The Acer ED273A offers an immersive gaming experience and smooth performance. However, for less money, you can find better 24″ models with a higher pixel density and motion blur reduction. There are also similarly priced 1080p 144Hz IPS models available which are a lot better, especially for fast-paced games.
The Acer ED273A is yet another 1080p 144Hz gaming monitor with a curved VA panel. It has no backlight strobing technology like some of its alternatives, but it’s certified as G-SYNC compatible by NVIDIA.
Note that the full name of this monitor is Acer ED273 Abidpx. However, since there’s also the Acer ED273 wmidx model (with a 75Hz refresh rate), the 144Hz model is usually referred to as the ED273A.
The monitor is based on a VA (Vertical Alignment) panel which gives a high static contrast ratio of 3,000:1, a solid peak brightness of 250-nits, and 8-bit color depth via dithering (6-bit + 2-bit FRC, 16.7 million colors).
Further, VA panels have 178-degree viewing angles, so the image won’t shift in contrast, color, or brightness when looking at the screen from skewed angles.
Such high contrast ratio allows for deep blacks which make black shades on IPS and TN panels (with a 1,000:1 static contrast ratio) appear grayish in comparison.
The colors are not as accurate nor consistent as that of IPS panel displays, but they are gorgeous nonetheless and much better than that of any equally priced TN display.

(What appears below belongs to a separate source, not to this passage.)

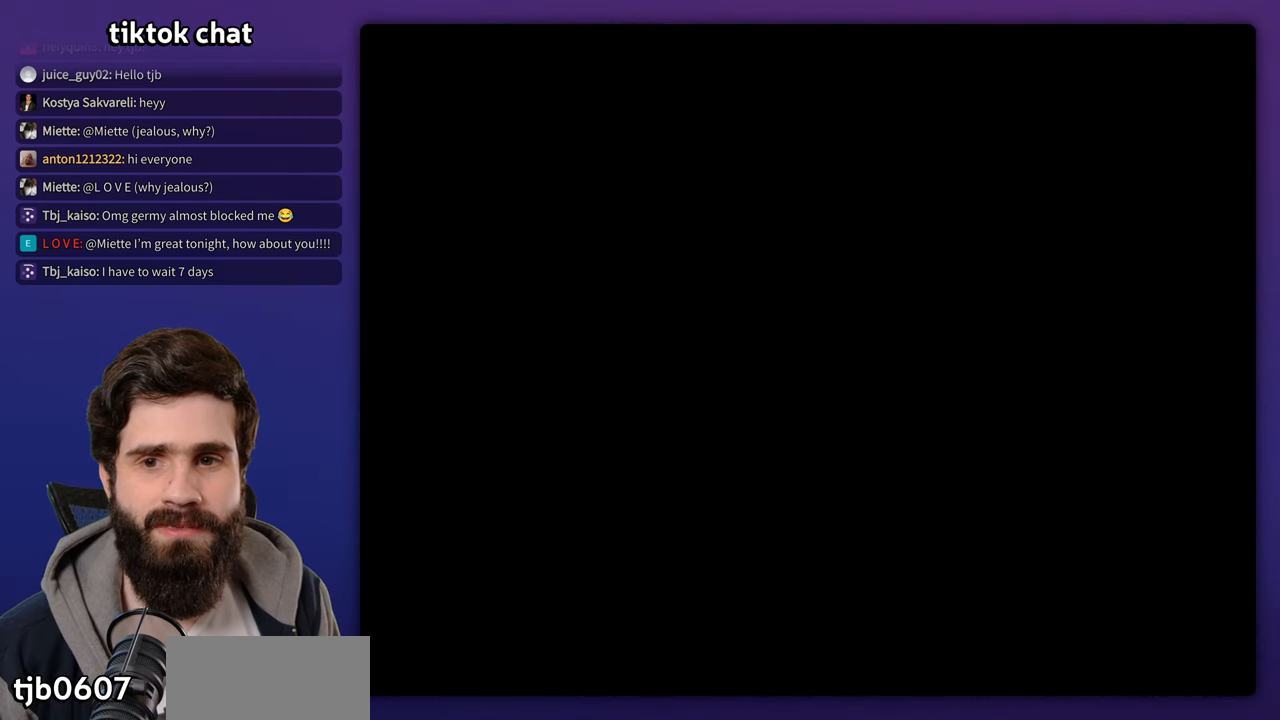
{"dt_ms": 500, "buttons": ["B"], "events": [[17, "B", "up"], [67, "A", "up"], [217, "B", "down"], [267, "A", "down"], [267, "B", "up"], [333, "A", "up"], [483, "B", "down"]]}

Now, the biggest downside of the Acer ED273A monitor is the low pixel-per-inch ratio. 1080p on a 27″ screen results in a pixel density of ~81 pixels per inch (PPI).
In comparison to 24″ 1080p monitors (~91 PPI), everything on the desktop (icons, text, details, etc) will seem bigger and less clear thus decreasing the amount of available screen real estate and detail sharpness.
In video games or while watching movies/videos, this isn’t as bothersome as it is when reading and typing. So, if you need a similar monitor for both gaming and work, we recommend getting a 24″ 1080p display instead for sharper text and details.
Another downside of the Acer ED273A curved gaming monitor is the response time speed which is the main problem of generally all VA panel displays.
Although the response time is specified to be 4ms (GtG), there is noticeable trailing of fast-moving objects. For the most part, it’s tolerable given the price and image quality of this 144Hz gaming monitor.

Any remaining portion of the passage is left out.